Councilmember Sumi Kailasapathy, D-Ward 1, announced she would not be seeking re-election in April, and endorsed Hayner, who then narrowly won the Aug. 7 primary in a contentious race against Ron Ginyard, who was backed by Ann Arbor Mayor Christopher Taylor. Ginyard, a retired financial adviser, faced criticism for his failure to vote in an election since moving to Ann Arbor four years ago, while Hayner received scrutiny over several uncouth tweets as well as his membership in the National Rifle Association.

“It was closer than I would have hoped since he had never voted, which I think is sort of a big red flag for a Democrat, you know, but people are involved and active,” Hayner said. “There was a lot of get-out-the-vote efforts on one side or another. He had a backing from the current council majority, so you know, that’s a powerful lobby.”

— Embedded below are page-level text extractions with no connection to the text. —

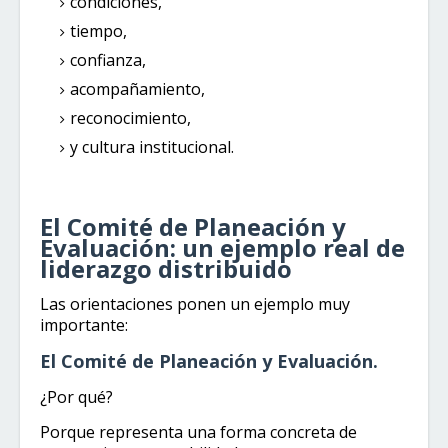
condiciones,
tiempo,
confianza,
acompañamiento,
reconocimiento,
y cultura institucional.
El Comité de Planeación y
Evaluación: un ejemplo real de
liderazgo distribuido
Las orientaciones ponen un ejemplo muy
importante:
El Comité de Planeación y Evaluación.
¿Por qué?
Porque representa una forma concreta de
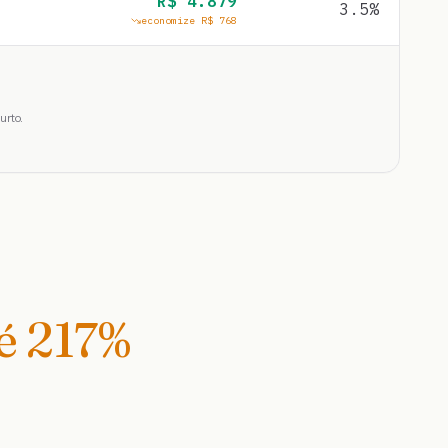
R$
4.879
3.5
%
economize R$
768
urto.
té
217
%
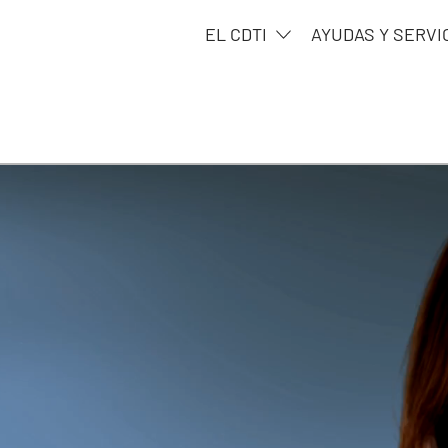
EL CDTI
AYUDAS Y SERVI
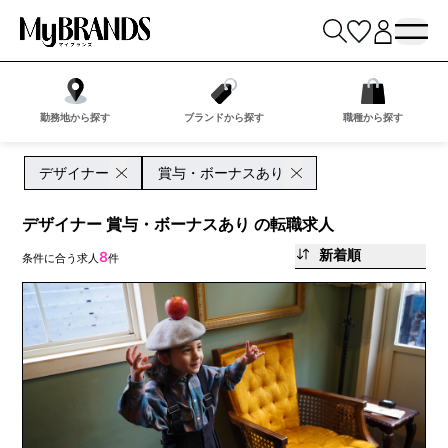
勤務地から探す
ブランドから探す
職種から探す
デザイナー
賞与・ボーナスあり
デザイナー 賞与・ボーナスあり の転職求人
新着順
8
条件に合う求人
件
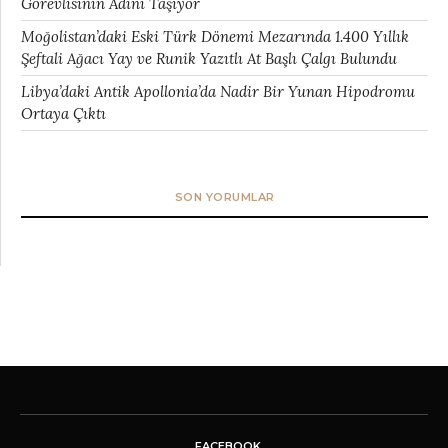
Görevlisinin Adını Taşıyor
Moğolistan’daki Eski Türk Dönemi Mezarında 1.400 Yıllık
Şeftali Ağacı Yay ve Runik Yazıtlı At Başlı Çalgı Bulundu
Libya’daki Antik Apollonia’da Nadir Bir Yunan Hipodromu
Ortaya Çıktı
SON YORUMLAR
FACEBOOK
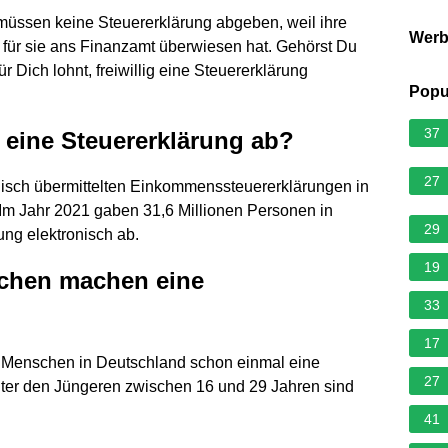
müssen keine Steuererklärung abgeben, weil ihre
Wer
 für sie ans Finanzamt überwiesen hat. Gehörst Du
ür Dich lohnt, freiwillig eine Steuererklärung
Popu
37
 eine Steuererklärung ab?
27
ronisch übermittelten Einkommenssteuererklärungen in
Im Jahr 2021 gaben 31,6 Millionen Personen in
29
ng elektronisch ab.
19
schen machen eine
33
17
) Menschen in Deutschland schon einmal eine
27
er den Jüngeren zwischen 16 und 29 Jahren sind
41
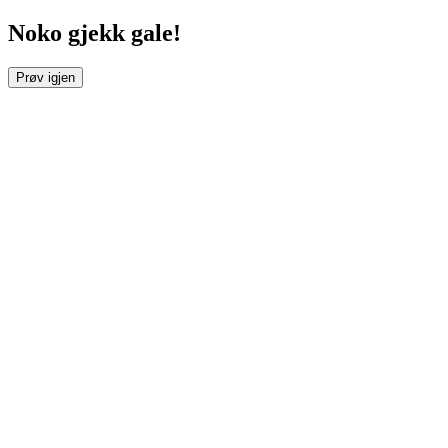
Noko gjekk gale!
Prøv igjen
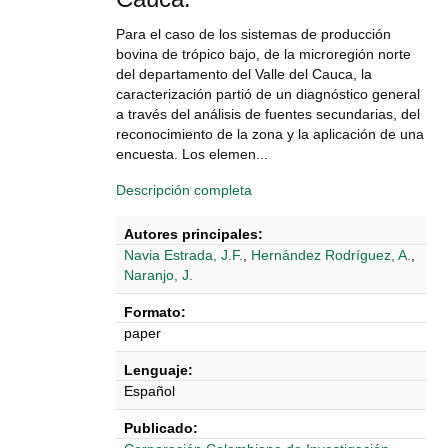
Para el caso de los sistemas de producción
bovina de trópico bajo, de la microregión norte
del departamento del Valle del Cauca, la
caracterización partió de un diagnóstico general
a través del análisis de fuentes secundarias, del
reconocimiento de la zona y la aplicación de una
encuesta. Los elemen...
Descripción completa
Autores principales:
Navia Estrada, J.F.
,
Hernández Rodríguez, A.
,
Naranjo, J.
Formato:
paper
Lenguaje:
Español
Publicado:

In the general election, Hayner is facing off against Ryan Hughes, a Democratic Socialist. Hughes said he ended up running as an Independent rather than a Democrat because, by the time Kailasapathy announced she was not running for re-election, he felt there wasn’t enough time for him to marshal the resources necessary to compete as Democrat.

“I was worried if people saw the word ‘Independent’ on the ballot they would think I was just a Republican who was too ashamed to admit it or something like that,” Hughes said. “So I said, ‘I got to write Democratic Socialist on everything that I do.’ People have to know that’s what I stand for — I think this is the time and this is the place to be a Democratic Socialist right now.”

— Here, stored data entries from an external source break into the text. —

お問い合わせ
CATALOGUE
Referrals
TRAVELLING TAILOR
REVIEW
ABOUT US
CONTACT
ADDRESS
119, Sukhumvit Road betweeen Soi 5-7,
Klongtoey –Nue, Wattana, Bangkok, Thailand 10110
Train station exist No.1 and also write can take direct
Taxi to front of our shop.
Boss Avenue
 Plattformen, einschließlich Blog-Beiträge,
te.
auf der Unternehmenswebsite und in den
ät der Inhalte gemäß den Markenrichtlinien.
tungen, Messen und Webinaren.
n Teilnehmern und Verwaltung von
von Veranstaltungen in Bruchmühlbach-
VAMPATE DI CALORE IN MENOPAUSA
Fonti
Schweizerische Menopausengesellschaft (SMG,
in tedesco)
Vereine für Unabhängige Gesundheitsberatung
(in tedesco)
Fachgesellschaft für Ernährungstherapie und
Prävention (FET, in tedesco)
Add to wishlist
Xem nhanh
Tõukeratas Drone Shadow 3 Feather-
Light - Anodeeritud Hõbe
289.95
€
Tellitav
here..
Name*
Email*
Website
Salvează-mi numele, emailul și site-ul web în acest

Hughes centered his campaign around the issue of affordable housing in Ann Arbor. He has called for the city to intervene directly to provide low-cost public housing. Hughes said there was a dichotomy between those who believed the problem could be solved with market forces alone and those who were preoccupied with concerns that building new housing would cause the price of existing housing to increase.

“That’s kind of been the spectrum of debate in the city, and I don’t think that either of those are very realistic plans, just in and of themselves,” Hughes said. “My whole point in running was kind of to say, there’s something else we could be doing. We could be tackling this problem more directly than either of those things will allow us to do.”

Lumm said she plans to introduce the ballot measure again after the November election, once the new members of City Council are seated.

“So in terms of next steps, where we go from here, I remain determined to provide voters an opportunity to decide this question and obviously I very much believe that we should afford residents the opportunity, not force folks to collect ballot signatures,” Lumm said. “If council rejects the ballot question for the fourth time, I am fully prepared to help folks obtain the necessary signatures.”